The NYT article does bring up a good safety point that I’ve never really thought about: it’s rare to find someone with an overuse injury from biking. You see it all the time with runners–knee pains, plantar fasciitis, bunions, and more serious problems. But have you ever heard of someone with a stress fracture from biking? Nope, it’s low-impact. So while you do run the risk of crashing and burning, you generally will be safe, healthy, and without injury on a bike.

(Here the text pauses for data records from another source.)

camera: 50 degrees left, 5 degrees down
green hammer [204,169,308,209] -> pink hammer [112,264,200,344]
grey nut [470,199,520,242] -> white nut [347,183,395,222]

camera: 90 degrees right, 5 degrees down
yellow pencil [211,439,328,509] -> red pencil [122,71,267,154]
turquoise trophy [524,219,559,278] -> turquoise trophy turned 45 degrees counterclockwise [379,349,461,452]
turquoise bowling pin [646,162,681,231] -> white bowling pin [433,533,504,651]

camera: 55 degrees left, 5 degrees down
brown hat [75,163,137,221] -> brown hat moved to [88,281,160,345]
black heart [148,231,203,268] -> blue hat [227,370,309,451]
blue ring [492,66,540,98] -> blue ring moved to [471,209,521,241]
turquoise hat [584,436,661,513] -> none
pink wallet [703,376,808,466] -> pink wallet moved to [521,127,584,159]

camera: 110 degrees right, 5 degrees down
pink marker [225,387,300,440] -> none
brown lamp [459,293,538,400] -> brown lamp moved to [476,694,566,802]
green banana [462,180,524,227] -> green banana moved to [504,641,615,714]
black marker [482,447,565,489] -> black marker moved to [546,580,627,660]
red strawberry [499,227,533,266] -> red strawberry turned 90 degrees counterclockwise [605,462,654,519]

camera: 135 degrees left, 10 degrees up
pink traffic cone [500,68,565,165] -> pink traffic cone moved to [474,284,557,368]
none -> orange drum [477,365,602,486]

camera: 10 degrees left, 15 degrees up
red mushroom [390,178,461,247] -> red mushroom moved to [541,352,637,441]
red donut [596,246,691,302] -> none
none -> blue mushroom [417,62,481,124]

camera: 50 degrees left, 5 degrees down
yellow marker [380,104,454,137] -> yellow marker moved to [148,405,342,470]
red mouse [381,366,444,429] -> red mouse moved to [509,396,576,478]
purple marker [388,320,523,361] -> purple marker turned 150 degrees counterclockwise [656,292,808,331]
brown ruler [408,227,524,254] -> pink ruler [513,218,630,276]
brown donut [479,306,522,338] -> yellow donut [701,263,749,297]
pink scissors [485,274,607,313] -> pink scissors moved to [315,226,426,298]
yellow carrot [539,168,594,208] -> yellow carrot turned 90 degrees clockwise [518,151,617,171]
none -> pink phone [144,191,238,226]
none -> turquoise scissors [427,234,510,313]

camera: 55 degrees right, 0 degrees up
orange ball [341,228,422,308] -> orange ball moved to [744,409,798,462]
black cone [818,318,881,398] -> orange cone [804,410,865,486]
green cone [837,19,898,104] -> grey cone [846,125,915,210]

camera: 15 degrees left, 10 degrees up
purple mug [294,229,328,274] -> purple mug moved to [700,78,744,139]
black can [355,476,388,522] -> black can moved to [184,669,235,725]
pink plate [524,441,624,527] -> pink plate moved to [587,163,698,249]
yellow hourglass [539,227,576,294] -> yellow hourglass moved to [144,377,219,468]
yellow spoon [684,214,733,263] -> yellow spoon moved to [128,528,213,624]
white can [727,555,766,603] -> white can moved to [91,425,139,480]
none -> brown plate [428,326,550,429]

BE CAREFUL! CURB! photo: sixcycle

Alright, so how do you avoid getting yourself in a biking pickle? Here are some general biking safety tips:

  • Watch for cars making left or right turns. Not everyone uses their blinker, so think ahead and hold yourself back while they reach the corner. You never know who will or will not stop for you.
  • Be careful on any bends in the road. Very often cars can’t see you.
  • This is an important one! If you are biking on the street along with traffic you are supposed to ride your bike through intersections. If you happen to be riding on the sidewalk, you must get off and walk your bike to cross a street. If you don’t follow this rule and get hit by a car, the police most likely won’t sympathize with you.
  • Be visible at nighttime with a blinking light or tons of reflective gear.
  • Stick to bike paths!

I still haven’t gotten my bike cleaned up and tuned up, but it’ll be soon. Then you will have my real tales from the road…which will probably involve a curb that jumped out of nowhere.